*** Opening SUPPLIED MATERIAL ***
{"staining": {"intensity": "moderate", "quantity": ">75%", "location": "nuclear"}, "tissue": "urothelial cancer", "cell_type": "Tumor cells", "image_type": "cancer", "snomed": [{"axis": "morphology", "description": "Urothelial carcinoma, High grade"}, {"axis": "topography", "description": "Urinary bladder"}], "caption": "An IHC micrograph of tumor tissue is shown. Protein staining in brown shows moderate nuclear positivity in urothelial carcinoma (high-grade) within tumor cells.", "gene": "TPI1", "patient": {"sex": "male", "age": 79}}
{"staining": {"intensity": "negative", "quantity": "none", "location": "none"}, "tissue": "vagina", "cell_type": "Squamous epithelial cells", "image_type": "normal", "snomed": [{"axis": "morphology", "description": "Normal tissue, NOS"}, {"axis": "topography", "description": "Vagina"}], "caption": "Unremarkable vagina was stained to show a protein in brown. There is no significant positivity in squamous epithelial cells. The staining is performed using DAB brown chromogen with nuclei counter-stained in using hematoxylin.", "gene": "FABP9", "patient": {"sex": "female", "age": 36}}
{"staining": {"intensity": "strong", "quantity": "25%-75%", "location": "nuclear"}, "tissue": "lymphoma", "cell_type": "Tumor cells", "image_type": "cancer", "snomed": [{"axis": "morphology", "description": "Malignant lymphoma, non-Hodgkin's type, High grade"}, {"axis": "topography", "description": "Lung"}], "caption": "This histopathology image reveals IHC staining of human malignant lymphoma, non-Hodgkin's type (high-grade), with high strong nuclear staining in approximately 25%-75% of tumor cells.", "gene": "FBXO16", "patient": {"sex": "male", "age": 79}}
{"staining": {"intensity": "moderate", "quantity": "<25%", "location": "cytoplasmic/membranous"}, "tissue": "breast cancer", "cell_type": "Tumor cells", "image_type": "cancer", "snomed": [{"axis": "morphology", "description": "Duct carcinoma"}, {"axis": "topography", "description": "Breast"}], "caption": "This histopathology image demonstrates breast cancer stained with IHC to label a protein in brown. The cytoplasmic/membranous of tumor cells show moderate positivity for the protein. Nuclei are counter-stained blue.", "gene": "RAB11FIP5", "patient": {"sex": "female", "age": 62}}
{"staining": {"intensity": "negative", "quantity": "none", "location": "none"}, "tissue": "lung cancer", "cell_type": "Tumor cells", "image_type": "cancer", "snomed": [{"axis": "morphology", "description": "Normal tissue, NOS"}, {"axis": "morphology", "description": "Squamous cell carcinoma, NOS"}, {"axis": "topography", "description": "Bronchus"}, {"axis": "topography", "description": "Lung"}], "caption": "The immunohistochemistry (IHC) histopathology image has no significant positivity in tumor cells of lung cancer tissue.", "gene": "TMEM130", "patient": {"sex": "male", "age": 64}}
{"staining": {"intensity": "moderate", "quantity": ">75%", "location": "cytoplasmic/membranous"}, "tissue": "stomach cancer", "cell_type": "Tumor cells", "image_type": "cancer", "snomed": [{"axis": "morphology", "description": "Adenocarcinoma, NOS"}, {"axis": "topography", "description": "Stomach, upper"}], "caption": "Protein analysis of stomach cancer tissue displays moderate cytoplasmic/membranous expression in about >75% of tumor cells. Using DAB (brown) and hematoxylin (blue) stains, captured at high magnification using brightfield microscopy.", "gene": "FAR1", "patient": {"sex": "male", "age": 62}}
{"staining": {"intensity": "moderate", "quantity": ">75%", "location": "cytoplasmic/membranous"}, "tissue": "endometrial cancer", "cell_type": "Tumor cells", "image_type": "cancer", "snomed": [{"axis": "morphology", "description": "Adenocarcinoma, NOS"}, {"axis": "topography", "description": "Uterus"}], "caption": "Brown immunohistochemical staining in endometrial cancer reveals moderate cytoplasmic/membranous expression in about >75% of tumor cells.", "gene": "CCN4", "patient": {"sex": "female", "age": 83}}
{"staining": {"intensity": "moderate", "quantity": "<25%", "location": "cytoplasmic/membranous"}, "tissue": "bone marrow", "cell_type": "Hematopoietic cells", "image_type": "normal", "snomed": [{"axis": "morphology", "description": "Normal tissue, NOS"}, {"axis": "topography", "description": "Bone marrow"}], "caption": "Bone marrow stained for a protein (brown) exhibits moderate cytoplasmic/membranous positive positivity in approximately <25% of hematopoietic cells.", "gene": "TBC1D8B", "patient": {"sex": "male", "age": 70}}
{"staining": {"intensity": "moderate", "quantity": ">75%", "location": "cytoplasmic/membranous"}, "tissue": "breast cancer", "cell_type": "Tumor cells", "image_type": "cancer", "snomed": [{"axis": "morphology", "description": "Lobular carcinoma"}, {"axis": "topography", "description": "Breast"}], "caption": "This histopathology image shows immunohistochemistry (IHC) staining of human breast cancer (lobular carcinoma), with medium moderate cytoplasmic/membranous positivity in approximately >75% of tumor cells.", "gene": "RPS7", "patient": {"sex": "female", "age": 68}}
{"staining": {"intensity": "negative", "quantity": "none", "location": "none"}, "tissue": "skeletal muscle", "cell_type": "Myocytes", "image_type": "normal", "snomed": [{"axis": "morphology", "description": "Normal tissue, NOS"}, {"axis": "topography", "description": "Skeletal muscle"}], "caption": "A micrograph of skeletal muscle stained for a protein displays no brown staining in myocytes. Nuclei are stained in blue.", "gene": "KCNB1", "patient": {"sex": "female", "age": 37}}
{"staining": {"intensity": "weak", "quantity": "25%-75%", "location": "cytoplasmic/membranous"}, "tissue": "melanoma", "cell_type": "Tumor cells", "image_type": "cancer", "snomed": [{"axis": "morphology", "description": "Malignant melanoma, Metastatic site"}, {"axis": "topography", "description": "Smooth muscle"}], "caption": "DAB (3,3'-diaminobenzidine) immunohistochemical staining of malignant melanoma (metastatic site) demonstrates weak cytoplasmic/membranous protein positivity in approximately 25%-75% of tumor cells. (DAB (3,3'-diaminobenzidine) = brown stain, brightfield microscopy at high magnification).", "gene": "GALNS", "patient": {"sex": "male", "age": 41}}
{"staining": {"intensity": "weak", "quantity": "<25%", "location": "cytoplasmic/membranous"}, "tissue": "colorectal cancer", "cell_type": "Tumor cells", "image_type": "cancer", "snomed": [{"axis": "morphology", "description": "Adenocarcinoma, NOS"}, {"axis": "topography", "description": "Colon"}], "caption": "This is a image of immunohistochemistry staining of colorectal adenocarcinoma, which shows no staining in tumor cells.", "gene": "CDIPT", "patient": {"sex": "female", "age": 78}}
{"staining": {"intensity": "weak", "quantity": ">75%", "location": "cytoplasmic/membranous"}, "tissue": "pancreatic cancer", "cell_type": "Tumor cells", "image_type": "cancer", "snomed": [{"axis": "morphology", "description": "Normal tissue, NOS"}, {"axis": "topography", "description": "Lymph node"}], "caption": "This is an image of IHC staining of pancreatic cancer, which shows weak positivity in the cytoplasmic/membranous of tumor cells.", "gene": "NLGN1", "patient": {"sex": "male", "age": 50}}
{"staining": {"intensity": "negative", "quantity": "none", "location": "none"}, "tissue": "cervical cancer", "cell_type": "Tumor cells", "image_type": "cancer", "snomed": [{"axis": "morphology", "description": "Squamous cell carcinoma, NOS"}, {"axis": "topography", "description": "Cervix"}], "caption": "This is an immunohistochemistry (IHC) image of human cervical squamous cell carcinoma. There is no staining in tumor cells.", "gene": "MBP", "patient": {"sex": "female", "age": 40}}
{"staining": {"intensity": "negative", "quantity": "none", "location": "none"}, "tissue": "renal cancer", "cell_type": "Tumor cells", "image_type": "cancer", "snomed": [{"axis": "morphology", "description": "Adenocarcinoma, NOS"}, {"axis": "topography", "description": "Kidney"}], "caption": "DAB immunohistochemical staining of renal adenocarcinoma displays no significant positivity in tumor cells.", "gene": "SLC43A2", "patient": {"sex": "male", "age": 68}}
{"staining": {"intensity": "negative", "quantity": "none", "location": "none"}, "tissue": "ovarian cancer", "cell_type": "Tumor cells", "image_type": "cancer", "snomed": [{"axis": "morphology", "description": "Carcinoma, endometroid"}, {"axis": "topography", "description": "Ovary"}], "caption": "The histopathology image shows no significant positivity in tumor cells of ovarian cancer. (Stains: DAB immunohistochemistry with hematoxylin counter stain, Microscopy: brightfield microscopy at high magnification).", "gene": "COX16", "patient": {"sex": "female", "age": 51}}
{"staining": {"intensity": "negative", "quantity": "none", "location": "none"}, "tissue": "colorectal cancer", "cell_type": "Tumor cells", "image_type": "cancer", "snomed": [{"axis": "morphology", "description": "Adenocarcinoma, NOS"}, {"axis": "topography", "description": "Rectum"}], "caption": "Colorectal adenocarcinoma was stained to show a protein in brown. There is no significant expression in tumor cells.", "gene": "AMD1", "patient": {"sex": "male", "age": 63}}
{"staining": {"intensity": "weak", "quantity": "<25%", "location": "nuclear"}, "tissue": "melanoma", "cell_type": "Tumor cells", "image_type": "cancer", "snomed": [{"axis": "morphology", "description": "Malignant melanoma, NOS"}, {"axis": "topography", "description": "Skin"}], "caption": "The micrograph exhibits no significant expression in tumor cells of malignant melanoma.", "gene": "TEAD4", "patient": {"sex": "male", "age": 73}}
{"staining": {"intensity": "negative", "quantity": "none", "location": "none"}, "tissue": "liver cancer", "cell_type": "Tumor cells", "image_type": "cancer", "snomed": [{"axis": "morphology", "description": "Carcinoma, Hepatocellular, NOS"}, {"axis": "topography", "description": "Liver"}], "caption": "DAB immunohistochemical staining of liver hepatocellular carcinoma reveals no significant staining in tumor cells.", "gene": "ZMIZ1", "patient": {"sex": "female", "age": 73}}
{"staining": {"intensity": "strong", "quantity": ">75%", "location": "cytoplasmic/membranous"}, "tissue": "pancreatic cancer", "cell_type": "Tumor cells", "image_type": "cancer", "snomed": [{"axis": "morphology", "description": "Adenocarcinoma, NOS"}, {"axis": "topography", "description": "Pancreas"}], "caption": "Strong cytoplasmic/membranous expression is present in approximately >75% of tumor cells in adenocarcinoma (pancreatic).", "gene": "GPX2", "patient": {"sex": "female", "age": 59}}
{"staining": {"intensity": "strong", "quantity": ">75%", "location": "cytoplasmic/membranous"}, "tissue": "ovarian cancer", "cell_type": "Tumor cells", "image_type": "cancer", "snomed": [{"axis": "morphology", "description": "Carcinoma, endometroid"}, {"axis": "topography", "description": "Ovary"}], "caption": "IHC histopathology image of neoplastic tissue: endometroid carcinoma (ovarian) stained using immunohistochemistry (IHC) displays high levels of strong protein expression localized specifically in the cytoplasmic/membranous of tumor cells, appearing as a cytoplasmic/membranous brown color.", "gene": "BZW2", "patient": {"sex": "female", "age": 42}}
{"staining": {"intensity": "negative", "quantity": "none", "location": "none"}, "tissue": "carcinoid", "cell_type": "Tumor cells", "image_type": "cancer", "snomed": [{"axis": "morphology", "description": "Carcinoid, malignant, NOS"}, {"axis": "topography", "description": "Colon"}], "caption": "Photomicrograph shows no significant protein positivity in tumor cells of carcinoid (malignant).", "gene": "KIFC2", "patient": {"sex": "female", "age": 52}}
*** Closing SUPPLIED MATERIAL ***
In the data above, retype exactly and only the lines between the one holding "(3,3'-diaminobenzidine) immunohistochemical staining" and the one holding "image of immunohistochemistry", inclusive.

▶ PROBLEM SOLUTION
{"staining": {"intensity": "weak", "quantity": "25%-75%", "location": "cytoplasmic/membranous"}, "tissue": "melanoma", "cell_type": "Tumor cells", "image_type": "cancer", "snomed": [{"axis": "morphology", "description": "Malignant melanoma, Metastatic site"}, {"axis": "topography", "description": "Smooth muscle"}], "caption": "DAB (3,3'-diaminobenzidine) immunohistochemical staining of malignant melanoma (metastatic site) demonstrates weak cytoplasmic/membranous protein positivity in approximately 25%-75% of tumor cells. (DAB (3,3'-diaminobenzidine) = brown stain, brightfield microscopy at high magnification).", "gene": "GALNS", "patient": {"sex": "male", "age": 41}}
{"staining": {"intensity": "weak", "quantity": "<25%", "location": "cytoplasmic/membranous"}, "tissue": "colorectal cancer", "cell_type": "Tumor cells", "image_type": "cancer", "snomed": [{"axis": "morphology", "description": "Adenocarcinoma, NOS"}, {"axis": "topography", "description": "Colon"}], "caption": "This is a image of immunohistochemistry staining of colorectal adenocarcinoma, which shows no staining in tumor cells.", "gene": "CDIPT", "patient": {"sex": "female", "age": 78}}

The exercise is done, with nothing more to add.